SPEAKER_01It reminds me of the movie of Julia and Julia with so I never saw that movie. Oh, it's it's you know, Julia Child's Amy Adams plays Julia. She's a blogger and she picks up Julia Child's famous cookbook. I apologize for my four listeners that I don't know it, the name of it, and she decides she's gonna go through it for her blog. Right. And her blog gets popular, and it's the story of her getting the publisher for her book, but it's also the story of Julia Child and the years and years and years that they put into that book. And it's every writer's dream. I'm gonna write a blog and someone's gonna see it and want to publish it as a book, you know. Right, right. Back when people could do that. Right, right. Uh now people still they they self-publish. There are people who have self-published and their books have been so popular that they didn't get picked up. I mean, anything is possible. But I think the important thing in what you're saying is you did not give up.
SPEAKER_00No, I was determined to get that thing out in the world. Yeah, and I think the hard thing is with picture books, you know, I I did consider self-publishing at one point, but it's so expensive for the printing that, you know, it just financially uh it would it wouldn't have made any sense whatsoever.
SPEAKER_01We talk about voice in method writing and and we talk about uncovering it or finding it. I'm curious because first, when did you start writing prose air quotes? And is there a difference? And did finding your voice make a difference in how you approach your creative process, your life? Totally.

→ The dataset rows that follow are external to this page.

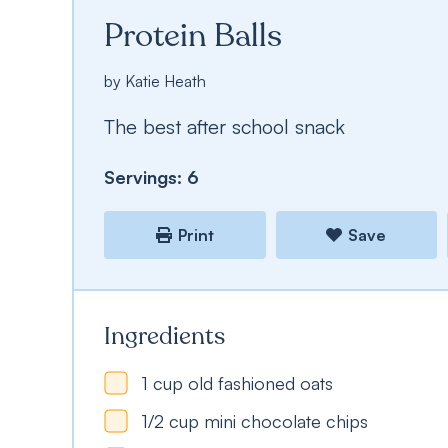
Protein Balls
by
Katie Heath
The best after school snack
Servings:
6
Print
Save
Ingredients
1
cup
old fashioned oats
1/2
cup
mini chocolate chips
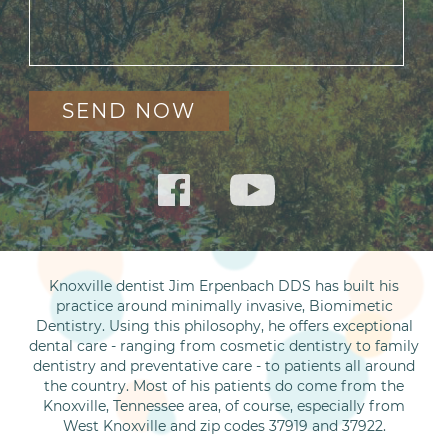
Knoxville dentist Jim Erpenbach DDS has built his
practice around minimally invasive, Biomimetic
Dentistry. Using this philosophy, he offers exceptional
dental care - ranging from cosmetic dentistry to family
dentistry and preventative care - to patients all around
the country. Most of his patients do come from the
Knoxville, Tennessee area, of course, especially from
West Knoxville and zip codes 37919 and 37922.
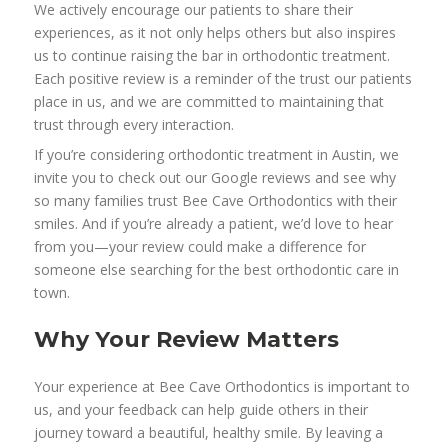
We actively encourage our patients to share their
experiences, as it not only helps others but also inspires
us to continue raising the bar in orthodontic treatment.
Each positive review is a reminder of the trust our patients
place in us, and we are committed to maintaining that
trust through every interaction.
If you’re considering orthodontic treatment in Austin, we
invite you to check out our Google reviews and see why
so many families trust Bee Cave Orthodontics with their
smiles. And if you’re already a patient, we’d love to hear
from you—your review could make a difference for
someone else searching for the best orthodontic care in
town.
Why Your Review Matters
Your experience at Bee Cave Orthodontics is important to
us, and your feedback can help guide others in their
journey toward a beautiful, healthy smile. By leaving a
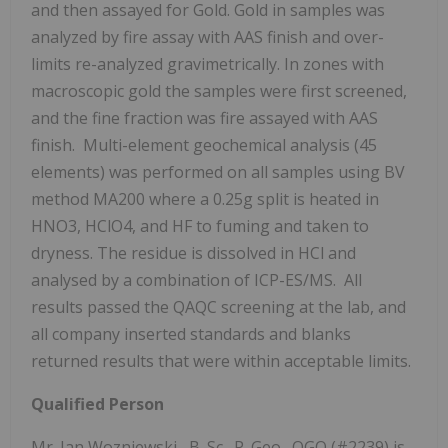
and then assayed for Gold. Gold in samples was
analyzed by fire assay with AAS finish and over-
limits re-analyzed gravimetrically. In zones with
macroscopic gold the samples were first screened,
and the fine fraction was fire assayed with AAS
finish. Multi-element geochemical analysis (45
elements) was performed on all samples using BV
method MA200 where a 0.25g split is heated in
HNO3, HClO4, and HF to fuming and taken to
dryness. The residue is dissolved in HCl and
analysed by a combination of ICP-ES/MS. All
results passed the QAQC screening at the lab, and
all company inserted standards and blanks
returned results that were within acceptable limits.
Qualified Person
Mr.
Jan Wozniewski
, B. Sc., P. Geo., OGQ (#2239) is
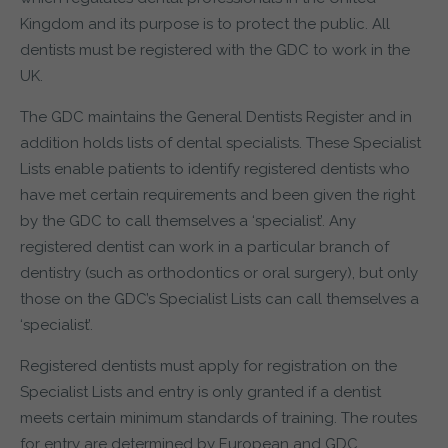
Kingdom and its purpose is to protect the public. All
dentists must be registered with the GDC to work in the
UK.
The GDC maintains the General Dentists Register and in
addition holds lists of dental specialists. These Specialist
Lists enable patients to identify registered dentists who
have met certain requirements and been given the right
by the GDC to call themselves a ‘specialist’. Any
registered dentist can work in a particular branch of
dentistry (such as orthodontics or oral surgery), but only
those on the GDC’s Specialist Lists can call themselves a
‘specialist’.
Registered dentists must apply for registration on the
Specialist Lists and entry is only granted if a dentist
meets certain minimum standards of training. The routes
for entry are determined by European and GDC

SPEAKER_00You know, I think the one thing that my mom always told me growing up is the easiest thing to do is write what you know. So every time I would sit down to write something, I would be like, okay, what do I know? And what can I, what's the easiest thing that I can get on paper that I know is true? Or, you know, my experience with it. So when the kids were little, I was just surrounded by the funny things they'd say. My daughter had a sore throat one time, and I was like, Oh, do you have a frog in your throat? And she thought she literally had a frog in her throat, you know, like little things like that. Well, there's a picture book, you know. So then I'd try and go with the things that they would say. And as they got older, I was losing that inspiration and sort of not sure what I should write. And then someone had mentioned Jack's class, and that's when I started really sort of writing prose and thinking, wait, I can write about adult things now, you know, and my my struggles and my friends' struggles, and again, tapping into what I know.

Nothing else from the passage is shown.